Photo by Michael McCord

Earlier this year, Portsmouth-based DeStefano Architects reached a landmark achievement with the completion of its 100th downtown Portsmouth project. The redesign of the new upstairs bar of the popular Italian restaurant Ristorante Massimo marked 18 years of downtown projects small and large for the firm, which was founded in 1995 by architect Lisa DeStefano.

DeStefano, whose company (which also goes by the name D/A) has a balance of 50 percent commercial and 50 percent residential projects, is expanding into new markets in northern New England. D/A has 10 full-time employees with plans to grow to 16 after an in-house office expansion is completed.

Q. What do you remember about the first project in downtown Portsmouth?

A. I was on my own in 1995, and I was brought in to assist in tenant design for the interior of 100 Market Street, which was the first significant project in the revitalization of downtown Portsmouth. This five-story building was a game-changer because of how modern design could become part of the city and its historical roots.

The design and use of metals and glass captured the changing aesthetics of the city. It anchors the street as a building should with first floor energy in the commercial. There was a lot for the HDC (Historic District Commission) to wrap their arms around, but 100 Market Street showed new construction should complement and not be false reproduction of historical buildings around it.

Q. How much have you been inspired by your personal sense of the history and heritage in downtown Portsmouth?

A. My great-grandparents moved from Italy to the North End. I lived on High Street until I was 5, and I’m happy that our office is on High Street. All of the DeStefanos lived in the North End, and it was a very close-knit community in the post-World War II era, but it was also an urban renewal area.

This was an example of paving paradise and putting up a parking lot -- a big parking lot to go with the ugly wave of commercial buildings. I love the downtown area, and it’s where my husband and I live.

Q. How has Portsmouth’s downtown evolved since you started the firm?

A. Beginning in 1995 with the northern tier study, we have seen the transition to an era of growth and development and infrastructure development. With the Portwalk project, we are dealing a new start. It’s bringing buildings to the street, and we know not everyone is happy with the types and sizes of the buildings, but if you walk down Hanover Street it’s become a better pedestrian experience.

We were part of the projects with the Hilton Garden Inn, on Deer Street and Porter Street, the Portsmouth Gaslight (on Market Street), the Haymarket condominiums at the corner of State and Middle streets, and the recent renovation of the old Portsmouth Herald building on Maplewood Avenue.

» **WORK INSTRUCTIONS**
Copy the part of the interview about downtown Portsmouth that opens with the words containing "Q. How has Portsmouth’s" and closes with "better pedestrian experience.", swapping "Hanover Street" for "State Street".

» **PROVIDED MATERIAL**
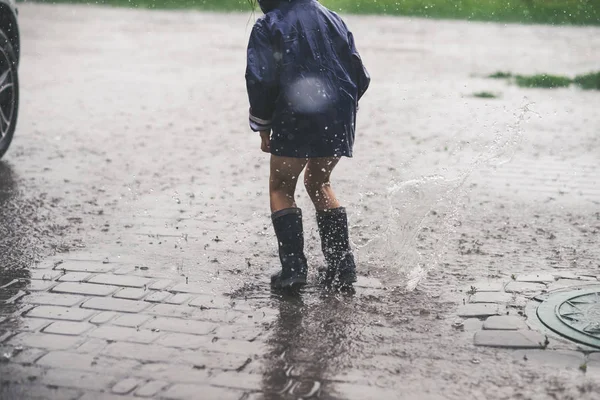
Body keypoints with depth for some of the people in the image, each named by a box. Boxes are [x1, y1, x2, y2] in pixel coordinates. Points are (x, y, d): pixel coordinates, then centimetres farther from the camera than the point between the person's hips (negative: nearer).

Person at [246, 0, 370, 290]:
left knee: (281, 188, 12)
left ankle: (293, 267, -1)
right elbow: (360, 76, 15)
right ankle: (342, 265, 16)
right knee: (319, 184, 24)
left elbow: (260, 81, -7)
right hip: (339, 124, 5)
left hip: (295, 119, -5)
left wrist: (262, 128, 3)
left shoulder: (268, 26, 2)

» **RESPONSE BELOW**
Q. How has Portsmouth’s downtown evolved since you started the firm?

A. Beginning in 1995 with the northern tier study, we have seen the transition to an era of growth and development and infrastructure development. With the Portwalk project, we are dealing a new start. It’s bringing buildings to the street, and we know not everyone is happy with the types and sizes of the buildings, but if you walk down State Street it’s become a better pedestrian experience.